Avilistas

AvilaPartido ligado à personalidade de António José de Ávila (na imagem), importante no interregno do regime de pequenos partidos que, depois do governo da fusão, antecedeu o rotativismo. Ávila, de cabralista passa a ministro de um governo histórico, para, depois, ser partidário da fusão e um dos líderes do movimento que derrubou essa situação. Depois da Janeirinha e como consequência do governo de Ávila, de janeiro a julho de 1868, surge um partido avilista que vence as eleições de 1868 e de 1869. Na altura os avilistas assumem-se como a ala direita dos chamados reformistas. Nas eleições de 1870, depois de Ávila ter sido ministro da fazenda de Sá da Bandeira, os avilistas elegem 16 deputados. Novo governo de Ávila, de 29 de outubro de 1870 a 13 de setembro de 1871, marca a distância entre avilistas e reformistas. Com Ávila estão os ministros Carlos Bento da Silva, José Maria Morais Rego, José Eduardo Melo Gouveia, bem como dois reformistas, Alves Martins e Saraiva Carvalho, logo demitidos em 30 de janeiro de 1871. São depois mobilizados pelos avilistas, já sem reformistas, José Marcelino Sá Vargas e o visconde de Chanceleiros. Nas eleições de 9 de julho de 1871, os avilistas conseguem 27 deputados, contra 14 reformistas, 31 históricos, 22 regeneradores e 8 constituintes. Os avilistas passam a aliados dos regeneradores e como tal se apresentam nas eleições de 1874. Entre os principais nomes do partido, Carlos Bento da Silva, Barros e Cunha e José de Sande Mexia Salema.

### DADOS ARMAZENADOS
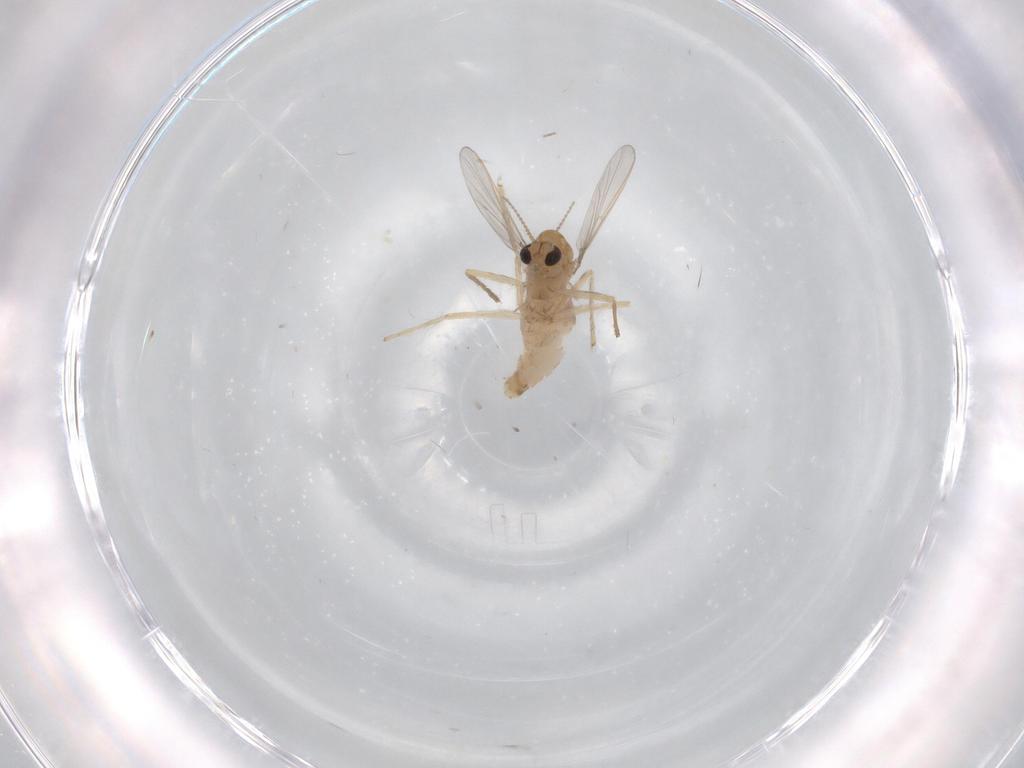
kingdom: Animalia
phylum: Arthropoda
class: Insecta
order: Diptera
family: Chironomidae
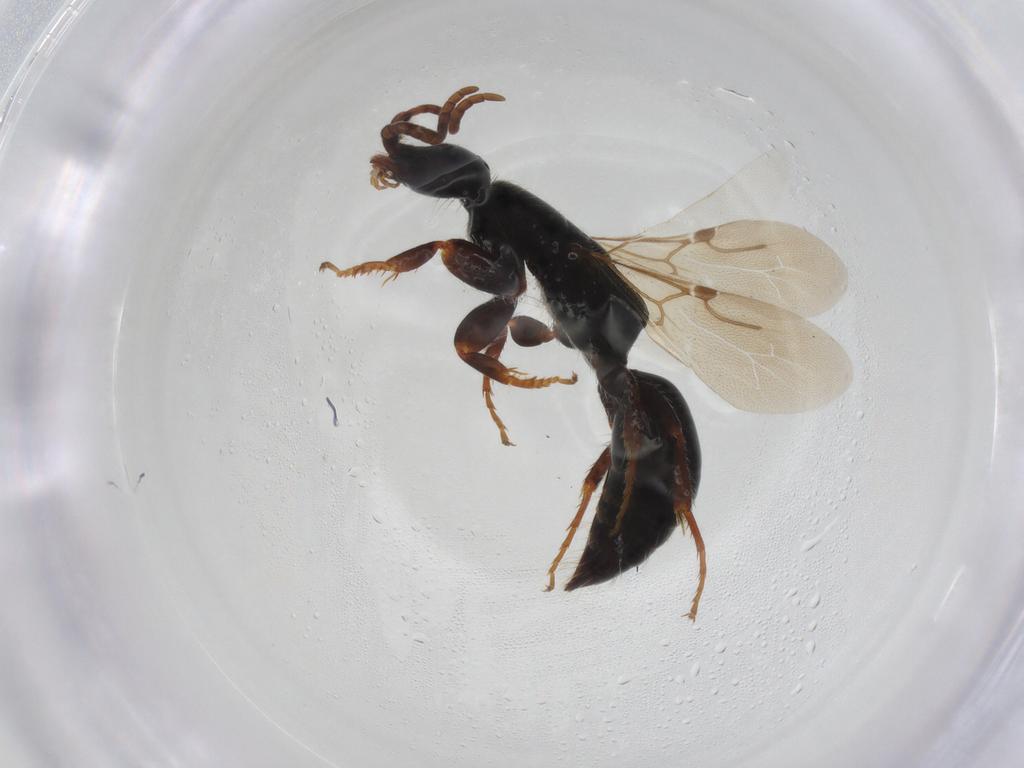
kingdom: Animalia
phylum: Arthropoda
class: Insecta
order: Hymenoptera
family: Bethylidae
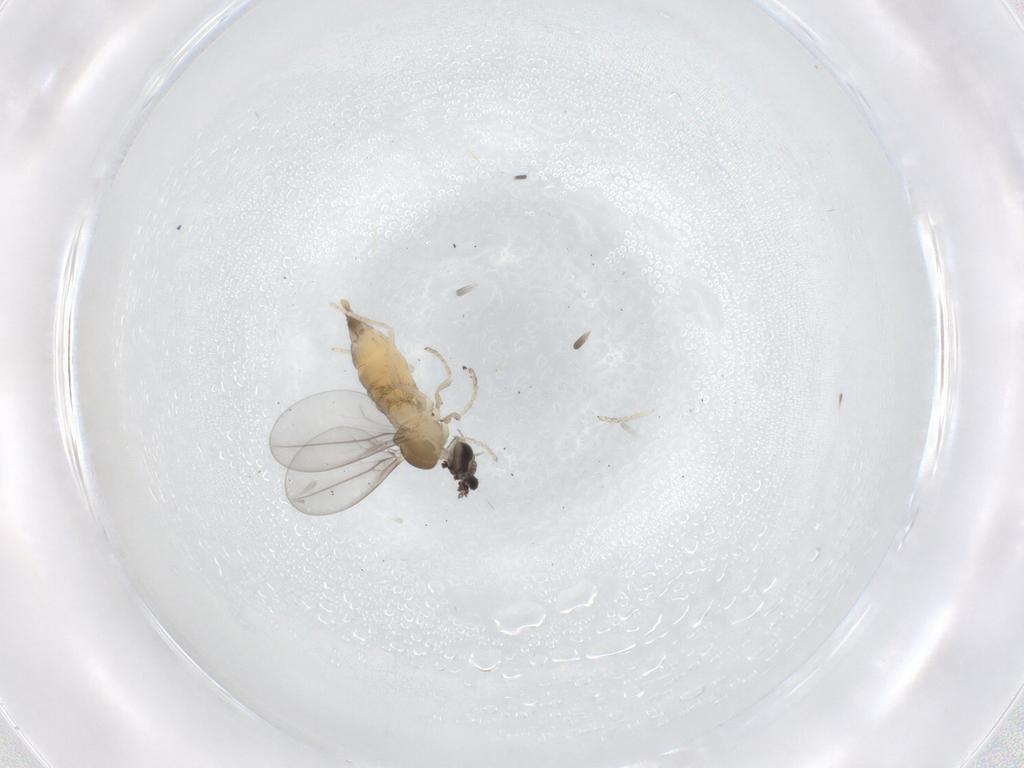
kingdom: Animalia
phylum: Arthropoda
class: Insecta
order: Diptera
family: Cecidomyiidae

### ENUNCIADO 1
De acordo com o excerto sobre os avilistas, quantos deputados elegeram os avilistas nas eleições de 9 de julho de 1871?
### ENUNCIADO 2
Traduza para inglês a frase do excerto sobre os avilistas "Os avilistas passam a aliados dos regeneradores e como tal se apresentam nas eleições de 1874."

### ESPAÇO DE RESPOSTA 1
27 deputados.

### ESPAÇO DE RESPOSTA 2
The Avilistas become allies of the Regenerators and present themselves as such in the 1874 elections.